Voci fornite:
::::

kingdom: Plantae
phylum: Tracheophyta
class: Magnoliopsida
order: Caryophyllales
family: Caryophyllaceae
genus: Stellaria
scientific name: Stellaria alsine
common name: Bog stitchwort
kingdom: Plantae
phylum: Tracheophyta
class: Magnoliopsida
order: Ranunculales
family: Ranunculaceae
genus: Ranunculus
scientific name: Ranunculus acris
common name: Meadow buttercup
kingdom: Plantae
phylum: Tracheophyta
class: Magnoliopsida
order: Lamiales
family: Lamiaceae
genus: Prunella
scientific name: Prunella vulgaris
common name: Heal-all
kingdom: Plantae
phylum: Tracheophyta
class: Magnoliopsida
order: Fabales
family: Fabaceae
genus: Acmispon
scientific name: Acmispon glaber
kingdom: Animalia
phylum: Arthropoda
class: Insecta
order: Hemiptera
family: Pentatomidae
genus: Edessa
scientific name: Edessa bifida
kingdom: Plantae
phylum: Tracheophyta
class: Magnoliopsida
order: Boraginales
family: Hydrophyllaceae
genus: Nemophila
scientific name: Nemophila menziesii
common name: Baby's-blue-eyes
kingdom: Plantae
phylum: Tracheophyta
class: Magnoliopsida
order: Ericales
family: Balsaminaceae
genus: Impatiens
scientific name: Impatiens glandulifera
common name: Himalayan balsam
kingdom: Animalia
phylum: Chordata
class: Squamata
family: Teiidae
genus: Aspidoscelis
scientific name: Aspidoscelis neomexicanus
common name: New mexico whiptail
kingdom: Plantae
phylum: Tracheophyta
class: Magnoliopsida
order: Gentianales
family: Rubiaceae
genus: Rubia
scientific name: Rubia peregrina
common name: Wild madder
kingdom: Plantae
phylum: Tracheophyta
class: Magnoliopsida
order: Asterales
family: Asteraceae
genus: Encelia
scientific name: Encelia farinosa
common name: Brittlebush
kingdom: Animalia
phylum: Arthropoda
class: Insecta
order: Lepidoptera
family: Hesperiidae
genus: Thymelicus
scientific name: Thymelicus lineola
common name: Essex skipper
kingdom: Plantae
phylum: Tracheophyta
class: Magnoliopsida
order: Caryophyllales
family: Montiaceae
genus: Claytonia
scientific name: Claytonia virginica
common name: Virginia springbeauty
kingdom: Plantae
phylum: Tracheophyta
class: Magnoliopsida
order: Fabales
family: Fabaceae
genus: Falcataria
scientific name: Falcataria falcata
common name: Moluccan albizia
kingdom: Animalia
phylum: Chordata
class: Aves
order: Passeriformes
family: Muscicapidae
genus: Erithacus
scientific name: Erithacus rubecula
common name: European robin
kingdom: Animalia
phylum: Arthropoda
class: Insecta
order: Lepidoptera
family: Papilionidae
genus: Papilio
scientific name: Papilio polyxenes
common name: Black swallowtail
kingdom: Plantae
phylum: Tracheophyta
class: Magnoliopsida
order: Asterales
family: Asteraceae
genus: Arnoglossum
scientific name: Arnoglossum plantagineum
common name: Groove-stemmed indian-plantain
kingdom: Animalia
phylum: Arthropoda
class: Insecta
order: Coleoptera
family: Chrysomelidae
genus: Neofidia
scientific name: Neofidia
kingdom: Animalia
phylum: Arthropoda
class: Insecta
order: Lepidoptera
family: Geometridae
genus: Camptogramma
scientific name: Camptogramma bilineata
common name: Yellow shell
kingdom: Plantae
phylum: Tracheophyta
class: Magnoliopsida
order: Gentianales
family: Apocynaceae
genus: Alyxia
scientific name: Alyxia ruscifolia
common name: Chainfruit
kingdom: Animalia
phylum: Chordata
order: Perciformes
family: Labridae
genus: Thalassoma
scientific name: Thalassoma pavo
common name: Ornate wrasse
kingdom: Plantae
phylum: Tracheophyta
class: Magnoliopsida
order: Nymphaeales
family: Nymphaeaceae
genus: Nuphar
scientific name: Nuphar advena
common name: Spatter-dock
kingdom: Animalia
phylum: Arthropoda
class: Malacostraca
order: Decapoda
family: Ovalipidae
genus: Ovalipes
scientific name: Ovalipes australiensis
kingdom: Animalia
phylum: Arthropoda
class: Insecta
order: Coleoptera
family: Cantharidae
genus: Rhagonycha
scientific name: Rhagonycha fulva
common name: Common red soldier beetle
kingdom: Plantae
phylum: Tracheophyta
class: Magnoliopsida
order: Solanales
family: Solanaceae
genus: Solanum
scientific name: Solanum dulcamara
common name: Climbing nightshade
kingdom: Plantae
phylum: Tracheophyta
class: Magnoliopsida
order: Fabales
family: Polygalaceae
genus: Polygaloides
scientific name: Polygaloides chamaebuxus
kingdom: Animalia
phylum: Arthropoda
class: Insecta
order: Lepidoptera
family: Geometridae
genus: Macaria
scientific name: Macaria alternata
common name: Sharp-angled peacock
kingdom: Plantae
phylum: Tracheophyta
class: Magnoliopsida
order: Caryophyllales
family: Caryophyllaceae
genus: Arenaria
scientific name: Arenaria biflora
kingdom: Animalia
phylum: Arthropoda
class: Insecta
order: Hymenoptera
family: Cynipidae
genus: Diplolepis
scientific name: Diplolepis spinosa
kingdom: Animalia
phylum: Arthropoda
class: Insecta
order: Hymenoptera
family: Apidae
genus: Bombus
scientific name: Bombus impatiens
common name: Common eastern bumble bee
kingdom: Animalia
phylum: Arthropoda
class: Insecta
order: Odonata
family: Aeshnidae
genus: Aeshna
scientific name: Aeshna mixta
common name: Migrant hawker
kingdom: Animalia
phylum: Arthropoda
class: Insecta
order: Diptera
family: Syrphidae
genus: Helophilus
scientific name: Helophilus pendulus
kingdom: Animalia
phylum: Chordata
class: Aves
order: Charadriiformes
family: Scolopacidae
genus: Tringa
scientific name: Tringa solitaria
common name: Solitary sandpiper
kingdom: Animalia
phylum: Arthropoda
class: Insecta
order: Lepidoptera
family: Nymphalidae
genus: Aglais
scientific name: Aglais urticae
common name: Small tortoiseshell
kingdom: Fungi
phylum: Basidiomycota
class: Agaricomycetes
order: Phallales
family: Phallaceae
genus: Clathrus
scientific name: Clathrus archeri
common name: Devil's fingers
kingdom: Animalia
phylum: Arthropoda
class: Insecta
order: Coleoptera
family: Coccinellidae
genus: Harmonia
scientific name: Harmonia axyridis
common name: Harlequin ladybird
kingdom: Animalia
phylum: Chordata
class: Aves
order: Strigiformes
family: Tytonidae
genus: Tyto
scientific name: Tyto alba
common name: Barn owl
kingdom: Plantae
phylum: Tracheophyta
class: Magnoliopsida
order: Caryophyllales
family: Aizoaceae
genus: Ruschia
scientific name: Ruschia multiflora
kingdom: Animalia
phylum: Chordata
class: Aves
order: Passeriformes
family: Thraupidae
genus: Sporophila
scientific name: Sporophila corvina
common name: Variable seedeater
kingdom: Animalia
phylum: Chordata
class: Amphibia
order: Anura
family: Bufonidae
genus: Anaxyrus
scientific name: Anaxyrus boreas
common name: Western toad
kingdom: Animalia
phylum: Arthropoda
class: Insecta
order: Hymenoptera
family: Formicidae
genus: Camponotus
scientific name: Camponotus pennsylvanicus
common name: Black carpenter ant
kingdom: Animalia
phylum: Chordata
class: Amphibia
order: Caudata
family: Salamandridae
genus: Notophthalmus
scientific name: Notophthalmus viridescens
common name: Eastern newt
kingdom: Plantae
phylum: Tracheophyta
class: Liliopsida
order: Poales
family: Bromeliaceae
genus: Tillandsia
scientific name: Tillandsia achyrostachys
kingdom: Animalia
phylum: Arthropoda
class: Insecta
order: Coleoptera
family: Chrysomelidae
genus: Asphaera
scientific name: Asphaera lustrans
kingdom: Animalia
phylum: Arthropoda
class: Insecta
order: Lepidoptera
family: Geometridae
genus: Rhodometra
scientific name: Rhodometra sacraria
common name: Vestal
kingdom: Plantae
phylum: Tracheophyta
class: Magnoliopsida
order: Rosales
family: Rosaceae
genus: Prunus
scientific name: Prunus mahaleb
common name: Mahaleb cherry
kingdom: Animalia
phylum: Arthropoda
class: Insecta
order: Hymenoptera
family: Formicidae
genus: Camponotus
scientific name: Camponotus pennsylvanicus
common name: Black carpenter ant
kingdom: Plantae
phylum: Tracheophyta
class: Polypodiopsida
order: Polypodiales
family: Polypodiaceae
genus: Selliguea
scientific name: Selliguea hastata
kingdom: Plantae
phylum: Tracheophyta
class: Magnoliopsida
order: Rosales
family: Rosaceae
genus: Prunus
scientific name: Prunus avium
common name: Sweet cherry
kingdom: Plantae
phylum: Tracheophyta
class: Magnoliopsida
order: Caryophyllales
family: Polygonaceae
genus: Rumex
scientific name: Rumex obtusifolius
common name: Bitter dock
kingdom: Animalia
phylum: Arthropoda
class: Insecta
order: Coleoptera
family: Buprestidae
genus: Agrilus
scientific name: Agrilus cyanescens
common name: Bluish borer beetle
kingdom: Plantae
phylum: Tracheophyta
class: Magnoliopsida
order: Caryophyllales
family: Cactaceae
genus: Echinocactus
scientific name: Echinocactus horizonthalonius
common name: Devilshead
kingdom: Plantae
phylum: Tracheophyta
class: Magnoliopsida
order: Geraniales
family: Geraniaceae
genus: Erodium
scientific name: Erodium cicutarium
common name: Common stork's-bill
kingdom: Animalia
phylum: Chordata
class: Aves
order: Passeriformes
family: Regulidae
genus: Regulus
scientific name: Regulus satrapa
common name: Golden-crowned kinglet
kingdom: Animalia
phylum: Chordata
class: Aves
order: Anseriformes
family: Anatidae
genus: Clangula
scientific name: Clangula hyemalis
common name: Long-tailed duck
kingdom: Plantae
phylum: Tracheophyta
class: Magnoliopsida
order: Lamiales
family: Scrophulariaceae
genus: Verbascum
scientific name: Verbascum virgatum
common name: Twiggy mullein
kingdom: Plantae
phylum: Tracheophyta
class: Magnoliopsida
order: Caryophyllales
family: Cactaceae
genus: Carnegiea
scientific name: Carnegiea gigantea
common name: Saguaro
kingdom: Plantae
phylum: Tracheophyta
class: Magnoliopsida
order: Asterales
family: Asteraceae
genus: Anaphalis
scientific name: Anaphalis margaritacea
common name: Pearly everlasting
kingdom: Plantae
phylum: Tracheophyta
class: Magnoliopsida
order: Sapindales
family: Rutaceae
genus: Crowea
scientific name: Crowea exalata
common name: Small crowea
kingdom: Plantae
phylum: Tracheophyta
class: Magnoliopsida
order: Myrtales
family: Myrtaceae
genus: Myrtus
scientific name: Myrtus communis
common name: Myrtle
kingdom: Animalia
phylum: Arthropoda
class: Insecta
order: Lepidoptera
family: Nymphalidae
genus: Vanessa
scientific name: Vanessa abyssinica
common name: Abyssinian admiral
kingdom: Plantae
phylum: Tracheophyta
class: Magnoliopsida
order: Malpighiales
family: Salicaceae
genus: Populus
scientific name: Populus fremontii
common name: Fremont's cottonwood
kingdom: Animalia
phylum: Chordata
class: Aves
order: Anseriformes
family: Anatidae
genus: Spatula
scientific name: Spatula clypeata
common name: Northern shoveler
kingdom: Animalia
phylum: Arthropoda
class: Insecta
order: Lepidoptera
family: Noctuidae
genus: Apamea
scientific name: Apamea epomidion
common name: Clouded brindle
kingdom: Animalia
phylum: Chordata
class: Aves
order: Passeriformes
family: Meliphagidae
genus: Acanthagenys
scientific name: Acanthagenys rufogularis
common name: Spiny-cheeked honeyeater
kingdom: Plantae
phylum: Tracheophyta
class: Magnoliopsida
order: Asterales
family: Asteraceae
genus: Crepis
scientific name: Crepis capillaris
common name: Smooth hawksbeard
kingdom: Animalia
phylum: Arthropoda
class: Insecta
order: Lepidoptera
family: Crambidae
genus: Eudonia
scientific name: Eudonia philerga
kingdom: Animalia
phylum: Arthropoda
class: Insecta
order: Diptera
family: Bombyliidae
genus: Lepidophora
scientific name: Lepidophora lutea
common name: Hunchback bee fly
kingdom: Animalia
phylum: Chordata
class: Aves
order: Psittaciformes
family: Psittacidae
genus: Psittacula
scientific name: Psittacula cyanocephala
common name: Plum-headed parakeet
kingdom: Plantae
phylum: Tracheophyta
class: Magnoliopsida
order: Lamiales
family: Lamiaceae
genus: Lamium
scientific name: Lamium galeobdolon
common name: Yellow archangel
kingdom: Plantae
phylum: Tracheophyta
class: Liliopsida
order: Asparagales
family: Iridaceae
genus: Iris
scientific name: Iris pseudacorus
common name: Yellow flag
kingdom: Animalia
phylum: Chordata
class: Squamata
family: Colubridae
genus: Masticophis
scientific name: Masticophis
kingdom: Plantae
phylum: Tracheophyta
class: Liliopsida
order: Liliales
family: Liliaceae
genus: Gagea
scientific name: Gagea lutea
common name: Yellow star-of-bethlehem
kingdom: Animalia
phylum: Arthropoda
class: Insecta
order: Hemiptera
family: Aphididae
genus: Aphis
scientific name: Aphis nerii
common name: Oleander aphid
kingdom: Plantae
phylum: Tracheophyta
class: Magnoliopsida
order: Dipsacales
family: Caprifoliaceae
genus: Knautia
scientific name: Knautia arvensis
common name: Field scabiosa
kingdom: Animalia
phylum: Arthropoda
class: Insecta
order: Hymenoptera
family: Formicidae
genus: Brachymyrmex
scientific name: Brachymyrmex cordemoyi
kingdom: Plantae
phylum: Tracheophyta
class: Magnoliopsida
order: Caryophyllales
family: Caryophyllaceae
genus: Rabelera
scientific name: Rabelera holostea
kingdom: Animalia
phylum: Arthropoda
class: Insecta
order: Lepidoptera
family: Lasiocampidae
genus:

::::

Richiesta: Riporta testualmente le righe delle voci comprese tra quella che contiene "genus: Clangula" e quella che contiene "genus: Carnegiea", entrambe incluse.

Risposta:
genus: Clangula
scientific name: Clangula hyemalis
common name: Long-tailed duck
kingdom: Plantae
phylum: Tracheophyta
class: Magnoliopsida
order: Lamiales
family: Scrophulariaceae
genus: Verbascum
scientific name: Verbascum virgatum
common name: Twiggy mullein
kingdom: Plantae
phylum: Tracheophyta
class: Magnoliopsida
order: Caryophyllales
family: Cactaceae
genus: Carnegiea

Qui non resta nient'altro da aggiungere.